What is the Expected Number of Cycles in a Random Function?

[Dragonfall]

Given a length preserving bijection on n-bits uniformly at random, what is the expected number of cycles? Cycles being f(f(...f(x)...)) = x

 

[economicsnerd]

If I understand correctly, you have a finite set X, and a group S of permutations on X, and you want to find the expected cardinality of the set \{x\in X: \enspace \exists k\in\mathbb N \text{ with } f^k(x)=x\}, when f\in S is chosen randomly. Is this correct?

If so, then the answer is |X|. By LaGrange's theorem for finite groups, f^{|S|}=\text{id}_X (which has every x\in X as a fixed point) for every f\in S.

 

[Dragonfall]

No I'm asking for the expected number of such cycles, not the number of elements that are part of a cycle (which is obviously |X|).

In other words, define equivalent classes on X such that two elements are equal if they are part of the same cycle. How many such classes are expected when f is chosen uniformly at random?

 

[willem2]

No I'm asking for the expected number of such cycles, not the number of elements that are part of a cycle (which is obviously |X|).

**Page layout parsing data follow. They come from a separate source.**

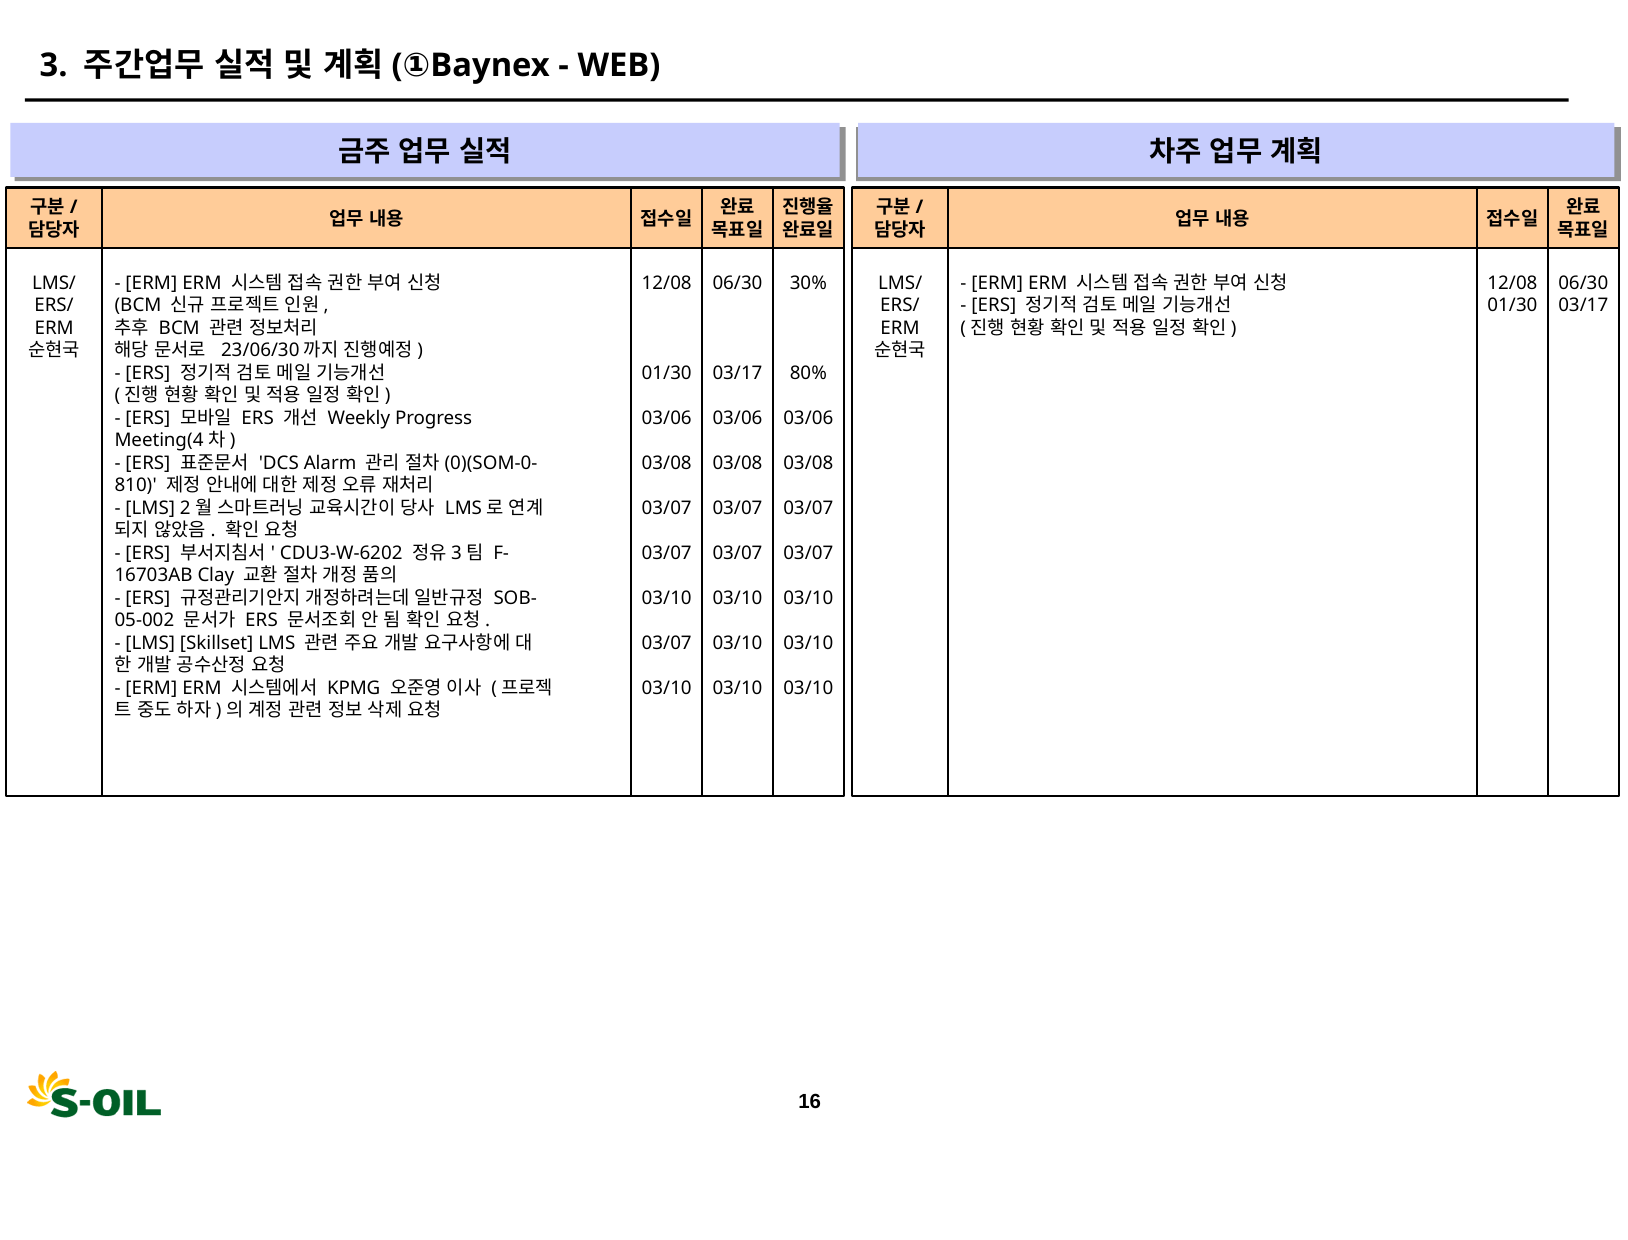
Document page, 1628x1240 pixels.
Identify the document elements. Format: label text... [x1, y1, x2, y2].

text_box LMS/ ERS/ ERM 순현국 [6, 247, 102, 796]
text_box 30% 80% 03/06 03/08 03/07 03/07 03/10 03/10 03/10 [772, 247, 844, 796]
text_box 구분/ 담당자 [6, 187, 102, 247]
text_box 업무 내용 [947, 187, 1477, 247]
text_box [947, 247, 1478, 796]
text_box 접수일 [1477, 187, 1547, 247]
text_box 06/30 03/17 [1548, 247, 1619, 796]
text_box 완료 목표일 [1547, 187, 1619, 247]
text_box LMS/ ERS/ ERM 순현국 [852, 247, 947, 796]
text_box 업무 내용 [102, 187, 631, 247]
text_box 접수일 [631, 187, 702, 247]
text_box " " [14, 127, 846, 182]
text_box 차주 업무 계획 [858, 122, 1615, 177]
text_box 완료 목표일 [702, 187, 772, 247]
text_box 구분/ 담당자 [852, 187, 947, 247]
text_box 12/08 01/30 03/06 03/08 03/07 03/07 03/10 03/07 03/10 [632, 247, 702, 796]
text_box 3. 주간업무 실적 및 계획(①Baynex - WEB) [39, 43, 1019, 107]
text_box [102, 247, 632, 796]
text_box 진행율 완료일 [772, 187, 844, 247]
text_box 12/08 01/30 [1478, 247, 1548, 796]
text_box 금주 업무 실적 [10, 122, 840, 177]
text_box " " [856, 127, 1621, 182]
text_box 06/30 03/17 03/06 03/08 03/07 03/07 03/10 03/10 03/10 [702, 247, 772, 796]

In other words, define equivalent classes on X such that two elements are equal if they are part of the same cycle. How many such classes are expected when f is chosen uniformly at random?

It's equal to

\sum_{i=1}^{n} \frac {1}{n} also known as the n-th harmonic number. See:

http://www.cs.berkeley.edu/~jfc/cs174/lecs/lec2/lec2.pdf

at the bottom of page 3.

 

[Dragonfall]

Nice, thanks.